If you Google the phrase “the world’s best office”, Google does something rather peculiar and returns results for the “coolest office”.
This isn’t an error on the part of the search engine, but instead it’s that the perception of reality regarding offices seems to be that the coolest offices are, by default, the very best ones. In any other context, that statement would be perceived as strange. A Google search on the world's best footballer would never lead to Carlos Valderrama.
If you switch to Google images, things become even clearer.
The majority of the images above show fancy lounge areas, entrances or conference rooms. They’re all visually pleasing, but it must be stressed that the important spaces in an office are where the work is done, and it’s telling that no one is actually doing any work in these images. This suggests that the ‘coolest’ offices might admittedly look fantastic, but are they conducive to a productive workplace?
My name is Patrik Arnesson. I’m the CEO and Co-founder of Football Addicts, creators of live score and fan opinion app Forza Football, and this is a blog series that charts our company’s journey in creating the world’s best office. We embarked back in the summer of 2014, and it’s turned out be far more difficult than we initially expected. It was an expensive, time consuming lesson and we’ll share all the steps of the process, as well as all of the dos and don’ts, in this blog series.

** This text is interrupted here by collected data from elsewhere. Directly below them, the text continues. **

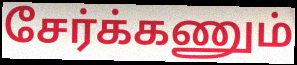
சேர்க்கணும்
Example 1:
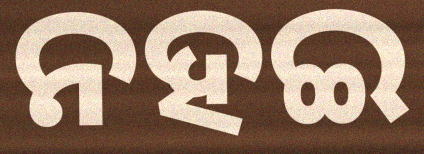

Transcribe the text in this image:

ନହଇ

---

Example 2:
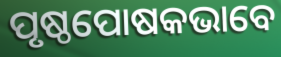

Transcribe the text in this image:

ପୃଷ୍ଠପୋଷକଭାବେ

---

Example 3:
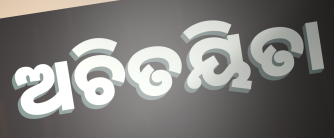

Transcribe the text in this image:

There are many office awards for the best offices around the world, but the problem is that the judges are trying to do the impossible. The only people who can evaluate an office’s credentials are those who are actually working there. The definition of ‘best’ is for the employees to decide, because rather than visiting the office once for a special tour and demonstration, they’re going to be spending a considerable amount of their time in it.
When I’ve told people that we are going to create the world’s best office, they look at me like I’m an arrogant Swede. This is because people tend to think that:
1. In this context: the word ‘best’ equals ‘cool’, or the most expensive.

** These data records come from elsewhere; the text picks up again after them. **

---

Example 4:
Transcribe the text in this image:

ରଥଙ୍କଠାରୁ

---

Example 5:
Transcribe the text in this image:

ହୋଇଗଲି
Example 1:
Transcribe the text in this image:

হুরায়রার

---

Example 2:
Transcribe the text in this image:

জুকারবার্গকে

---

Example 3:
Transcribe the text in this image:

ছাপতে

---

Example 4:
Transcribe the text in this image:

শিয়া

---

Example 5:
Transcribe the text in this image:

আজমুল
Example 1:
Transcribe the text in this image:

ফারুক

2. The judge will be a high-end architecture magazine, and not the employees themselves
Imagine a situation in which an external group of people decides what’s right or wrong with your workplace, and you’re not given a voice at all. Clearly, this is not the right way to go.
When you involve the employees in every part of the process, you realise that it’s achievable to create the world’s best office. Because in the end, what defines the best office is how well equipped it is for the employees to perform at their absolute best and reach their full potential.
“We want to build the world’s best football mobile app, and we’ll need the world’s best environment for creating this.”